Long-term care stakeholders continued to bask in the government’s announced $879 million market basket update for nursing homes in fiscal 2020 on Monday.

But they did so with traces of reservation while also pointing out other potentially positive elements of the Centers for Medicare & Medicaid Services rule that was proposed late Friday.

“It is nice to see a positive, not negative, number for the update,” said Aaron Tripp, LeadingAge’s vice president for reimbursement and financing policy. But he quickly added that the net 2.5% proposed Medicare pay increase could change before being finalized.

“The underpinning data can change between now and the final rule in August,” he cautioned. “We might see a slight derivation from the actual update. Second, Congress might decide to override existing statute with new legislation, as they did last year in the Bipartisan Budget Act. So we are monitoring this.”

Tripp said policymakers and legislators still need to take a “more holistic” and “resident-centric” view when it comes to long-term care financing.
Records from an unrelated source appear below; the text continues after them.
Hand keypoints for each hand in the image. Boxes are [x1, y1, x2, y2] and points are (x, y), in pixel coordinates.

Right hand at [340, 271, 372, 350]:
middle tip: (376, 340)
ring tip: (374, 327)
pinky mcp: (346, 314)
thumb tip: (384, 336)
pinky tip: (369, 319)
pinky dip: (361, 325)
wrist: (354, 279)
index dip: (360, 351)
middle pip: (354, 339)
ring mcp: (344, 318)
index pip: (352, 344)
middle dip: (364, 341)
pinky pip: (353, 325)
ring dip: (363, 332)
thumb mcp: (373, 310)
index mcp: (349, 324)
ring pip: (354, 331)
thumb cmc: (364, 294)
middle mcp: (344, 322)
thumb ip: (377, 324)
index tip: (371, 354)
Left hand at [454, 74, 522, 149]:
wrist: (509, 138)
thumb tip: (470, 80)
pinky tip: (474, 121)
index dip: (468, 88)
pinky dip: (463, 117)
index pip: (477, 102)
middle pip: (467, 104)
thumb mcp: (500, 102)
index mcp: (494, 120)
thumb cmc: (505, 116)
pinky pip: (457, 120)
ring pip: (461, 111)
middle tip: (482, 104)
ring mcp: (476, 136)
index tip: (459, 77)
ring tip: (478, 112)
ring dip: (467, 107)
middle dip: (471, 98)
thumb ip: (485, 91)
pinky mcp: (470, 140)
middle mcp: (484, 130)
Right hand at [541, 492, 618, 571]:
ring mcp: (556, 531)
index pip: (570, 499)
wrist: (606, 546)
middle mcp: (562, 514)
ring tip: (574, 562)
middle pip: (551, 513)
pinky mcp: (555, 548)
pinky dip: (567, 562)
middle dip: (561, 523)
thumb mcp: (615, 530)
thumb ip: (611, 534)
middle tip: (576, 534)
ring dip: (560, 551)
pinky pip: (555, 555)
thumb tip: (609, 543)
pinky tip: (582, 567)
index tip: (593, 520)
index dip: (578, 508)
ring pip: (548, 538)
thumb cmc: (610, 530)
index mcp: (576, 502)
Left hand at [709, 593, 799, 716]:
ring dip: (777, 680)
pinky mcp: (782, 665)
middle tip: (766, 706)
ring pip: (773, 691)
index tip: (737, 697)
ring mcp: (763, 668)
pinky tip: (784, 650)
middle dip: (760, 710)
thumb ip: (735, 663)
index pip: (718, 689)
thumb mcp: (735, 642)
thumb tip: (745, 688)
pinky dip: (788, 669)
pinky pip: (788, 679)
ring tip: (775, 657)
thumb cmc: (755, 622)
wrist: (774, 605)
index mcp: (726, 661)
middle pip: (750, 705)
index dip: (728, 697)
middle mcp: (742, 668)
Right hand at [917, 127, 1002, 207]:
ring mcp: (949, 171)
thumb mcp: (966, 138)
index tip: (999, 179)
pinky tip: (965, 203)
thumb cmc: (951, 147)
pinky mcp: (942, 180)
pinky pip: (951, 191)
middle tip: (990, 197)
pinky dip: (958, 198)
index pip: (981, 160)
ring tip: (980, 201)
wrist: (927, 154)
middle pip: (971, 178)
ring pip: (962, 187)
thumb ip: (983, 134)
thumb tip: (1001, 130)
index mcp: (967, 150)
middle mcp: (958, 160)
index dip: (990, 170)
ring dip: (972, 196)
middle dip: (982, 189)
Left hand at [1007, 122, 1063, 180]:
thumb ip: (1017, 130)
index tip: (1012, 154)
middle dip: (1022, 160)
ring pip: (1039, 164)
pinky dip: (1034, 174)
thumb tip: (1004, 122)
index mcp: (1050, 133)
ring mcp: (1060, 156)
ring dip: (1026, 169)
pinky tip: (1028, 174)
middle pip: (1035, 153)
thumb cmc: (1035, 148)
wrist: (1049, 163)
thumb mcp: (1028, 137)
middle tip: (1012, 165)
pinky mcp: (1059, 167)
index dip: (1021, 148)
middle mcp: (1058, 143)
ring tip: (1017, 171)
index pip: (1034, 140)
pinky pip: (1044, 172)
Medicaid does not pay nearly as well as Medicare, yet caregivers are expected to treat patients covered by both the same way, he noted.

Such a “siloed” approach “only adds to the fragmentation of care and maintains an unreliable financial foundation” for providers, Tripp observed.
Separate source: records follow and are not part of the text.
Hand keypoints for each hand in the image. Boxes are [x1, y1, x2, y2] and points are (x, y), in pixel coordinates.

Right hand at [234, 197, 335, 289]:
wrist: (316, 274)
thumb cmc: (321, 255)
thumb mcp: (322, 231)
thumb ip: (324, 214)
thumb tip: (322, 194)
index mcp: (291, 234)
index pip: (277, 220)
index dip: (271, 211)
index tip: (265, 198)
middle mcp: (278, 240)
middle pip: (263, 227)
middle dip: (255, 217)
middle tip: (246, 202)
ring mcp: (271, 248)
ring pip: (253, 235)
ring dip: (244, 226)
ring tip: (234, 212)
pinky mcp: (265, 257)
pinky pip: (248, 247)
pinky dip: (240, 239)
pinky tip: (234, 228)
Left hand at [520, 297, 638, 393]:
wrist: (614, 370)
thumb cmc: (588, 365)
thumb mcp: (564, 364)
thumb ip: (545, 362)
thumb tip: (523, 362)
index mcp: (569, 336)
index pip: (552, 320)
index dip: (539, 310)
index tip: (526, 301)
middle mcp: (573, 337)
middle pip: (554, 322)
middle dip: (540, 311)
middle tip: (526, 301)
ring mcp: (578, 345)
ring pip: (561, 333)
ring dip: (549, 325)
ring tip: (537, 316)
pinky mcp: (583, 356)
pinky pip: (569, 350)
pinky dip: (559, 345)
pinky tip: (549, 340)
“Given the significant scale of the Medicare payment shift occurring with the implementation of [the Patient-Driven Payment Model] in October and the spillover effects on Medicaid rate setting for nursing homes in the many states that historically relied on RUGs to set Medicaid rates, we believe that CMS, MedPAC, MACPAC, and Congress ought to consider nursing homes as complete organizations,” Tripp said.
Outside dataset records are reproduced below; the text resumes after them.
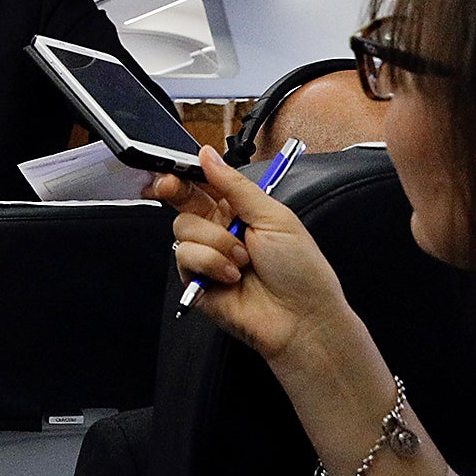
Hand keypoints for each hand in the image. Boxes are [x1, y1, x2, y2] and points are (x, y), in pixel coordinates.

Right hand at [146, 147, 358, 369]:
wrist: (302, 320)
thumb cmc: (301, 271)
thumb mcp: (274, 217)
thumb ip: (235, 186)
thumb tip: (208, 155)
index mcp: (240, 209)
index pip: (205, 182)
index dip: (187, 172)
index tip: (176, 167)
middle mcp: (219, 229)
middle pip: (182, 199)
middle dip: (175, 190)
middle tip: (172, 188)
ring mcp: (206, 254)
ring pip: (183, 228)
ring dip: (215, 242)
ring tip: (242, 260)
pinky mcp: (196, 279)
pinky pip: (184, 256)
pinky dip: (209, 263)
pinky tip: (231, 276)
Cynthia Morton, the executive vice president for the National Association for the Support of Long-Term Care, said most of the proposal was not a surprise, calling the 2.5% market basket update “healthy and very needed in the sector.”

“We had asked for a change in how CMS defines group therapy and are pleased to see that CMS recognized that therapists can use their judgment to identify the patients who would benefit from group therapy and form those groups,” she added. “The proposed change also aligns the definition of group therapy with the definition used in the [Inpatient Rehabilitation Facility] setting.”

While not a shock, she said that the measures about transfer of information have a quirk.

“They have been changed into a process measure for whether a medication reconciliation was communicated to the next setting and or the patient and their caregiver,” she explained. “It’s important to note that CMS talks about these measures in terms of interoperability but they do not measure any type of electronic transfer of information.”

Those measures are for fiscal 2022 — two years out — so they are not mandatory right away, she pointed out.